The errors were not analyzed for the joystick or scissor responses because the participants produced only few errors. The analysis of joystick responses revealed significant main effects of joystick [F(1,2359) = 6.09, p = .014] and scissor [F(1,2359) = 5.79, p = .016]. The backward responses were made faster [M = 930 ms, 95% CI (842, 1018)] than the forward responses [M = 953 ms, 95% CI (865, 1040)]. In addition, the close responses were made faster [M = 930 ms, 95% CI (843, 1018)] than the open responses [M = 952 ms, 95% CI (865, 1040)]. Joystick × scissor interaction was also obtained [F(1,2359) = 52.81, p < .001]. This interaction is presented in Fig. 2. The pairwise comparisons test showed that the push responses were performed significantly faster when the scissors were opened [M = 930 ms, 95% CI (842, 1019)] rather than closed [M = 975 ms, 95% CI (886, 1063)] (p = .001). In contrast, the pull responses were performed faster when the scissors were closed [M = 886 ms, 95% CI (798, 975)] rather than opened [M = 974 ms, 95% CI (886, 1063)] (p < .001). The interaction between joystick, scissor and mapping was not significant [F(1,2359) = 0.88, p = .348] suggesting that mapping (i.e., which color cued opening/closing responses) did not interfere with the interaction between the joystick and scissor responses.
The mean vocal reaction times for Experiment 1 as a function of the joystick (i.e., the left-hand) and the scissor (i.e., the right-hand) responses. Error bars depict the standard error of the mean. Asterisks indicate statistically significant differences (*** < . 001; **p < .01; *p < .05)

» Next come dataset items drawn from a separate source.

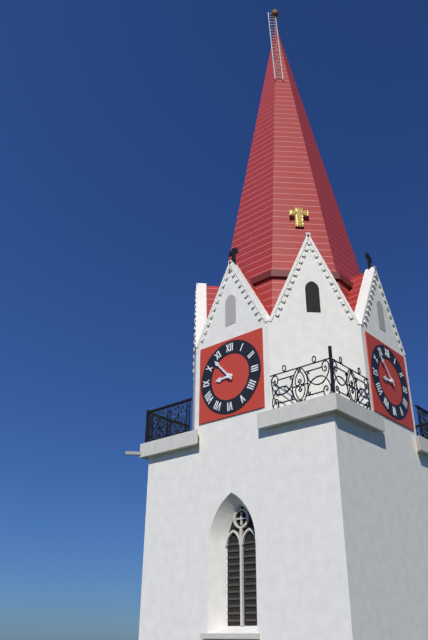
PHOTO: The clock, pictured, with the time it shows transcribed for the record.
8:53
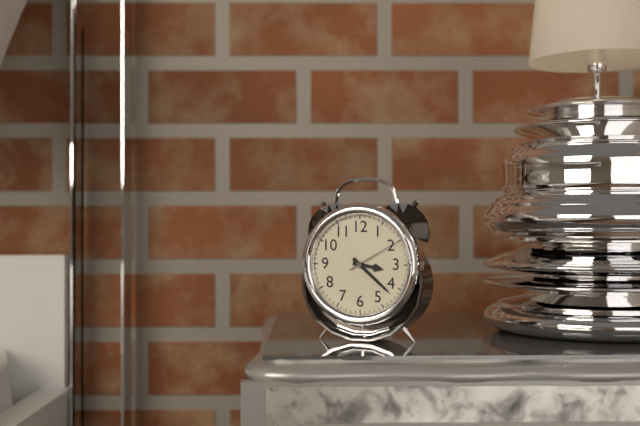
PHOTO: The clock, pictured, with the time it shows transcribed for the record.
3:22:10
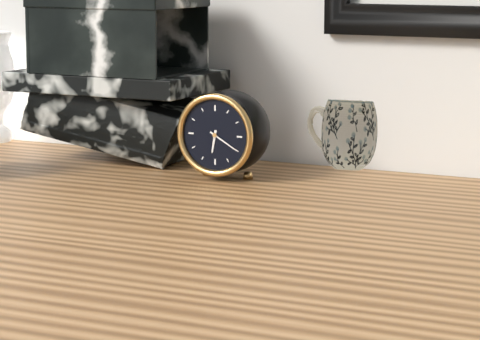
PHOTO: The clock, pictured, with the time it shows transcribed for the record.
6:20
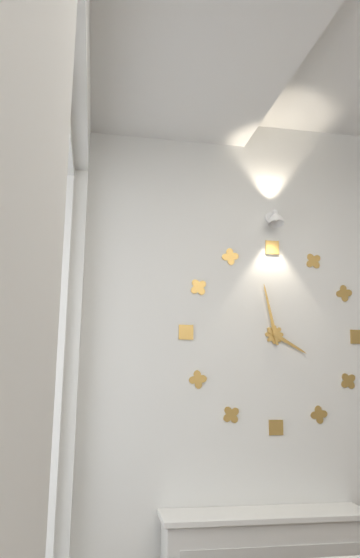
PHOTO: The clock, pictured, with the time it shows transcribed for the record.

The analysis of scissor responses revealed significant main effects of scissor [F(1,2357) = 8.29, p = .004]. The close responses were made faster [M = 907 ms, 95% CI (812, 1002)] than the open responses [M = 934 ms, 95% CI (839, 1029)]. Joystick × scissor interaction was also obtained [F(1,2357) = 50.33, p < .001]. This interaction is presented in Fig. 2. The pairwise comparisons test showed that the open responses were performed faster when the joystick was pushed [M = 906 ms, 95% CI (810, 1001)] rather than pulled [M = 962 ms, 95% CI (866, 1058)] (p < .001). In contrast, the close responses were performed faster when the joystick was pulled [M = 869 ms, 95% CI (773, 965)] rather than pushed [M = 944 ms, 95% CI (849, 1040)] (p < .001). The interaction between joystick, scissor and mapping was not significant [F(1,2357) = 1.64, p = .201].

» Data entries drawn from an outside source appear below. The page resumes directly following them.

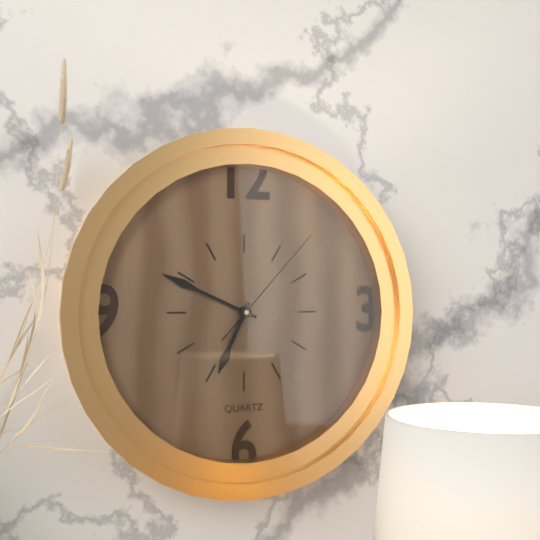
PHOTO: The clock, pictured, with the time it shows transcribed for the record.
6:49:07
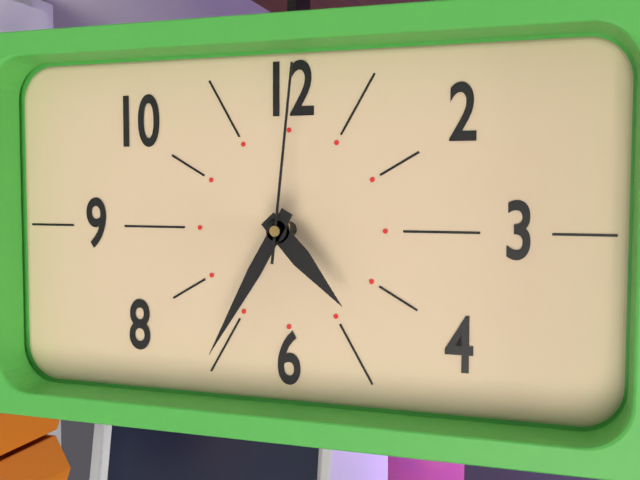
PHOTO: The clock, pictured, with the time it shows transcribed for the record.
4:35:01
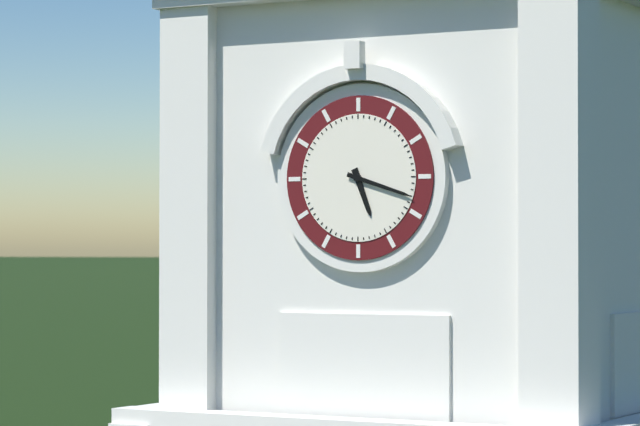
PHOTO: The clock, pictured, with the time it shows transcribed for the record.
5:18
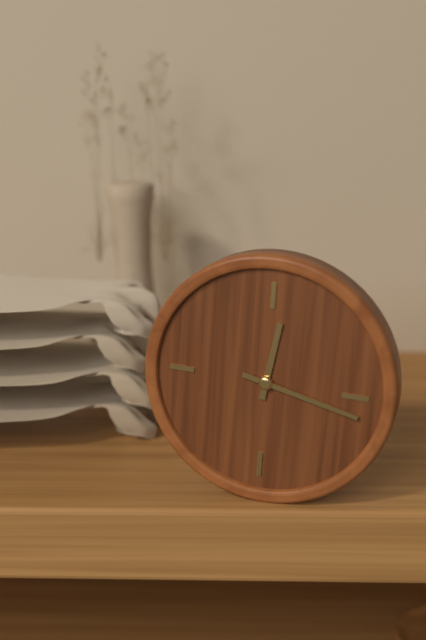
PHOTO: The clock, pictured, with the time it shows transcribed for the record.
12:17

We also analyzed the reaction time difference between the left and right hand responses (joystick RTs—scissor RTs). The reaction times of the bimanual responses were closely synchronized (mean left hand lead = 20 ms, standard error = 8.5 ms). In the analysis of the reaction time difference, in which the joystick and scissors were treated as fixed factors and subject as a random intercept, did not reveal interaction between the joystick and scissor responses [F(1,2344) = 0.09, p = .766] suggesting that the synchrony between the joystick and scissor responses is similar in conditions that are hypothesized to be congruent (i.e., push-open and pull-close) and incongruent (i.e., push-close and pull-open).
Experiment 2
3.3% of the raw data containing errors were discarded from the analysis of reaction times of joystick and grip responses. The discarded error data consisted of those responses that were incorrectly executed with the left hand (1.2%), right hand (1.8%) or with both hands (0.3%). In addition, regarding the left-hand (joystick) responses, 4.6% of trials in which the RTs were more than two standard deviations from a participant’s overall mean were discarded from the analysis. Regarding the right-hand (grip) responses, 4.4% of trials in which the RTs were more than two standard deviations from a participant’s overall mean were additionally discarded from the analysis.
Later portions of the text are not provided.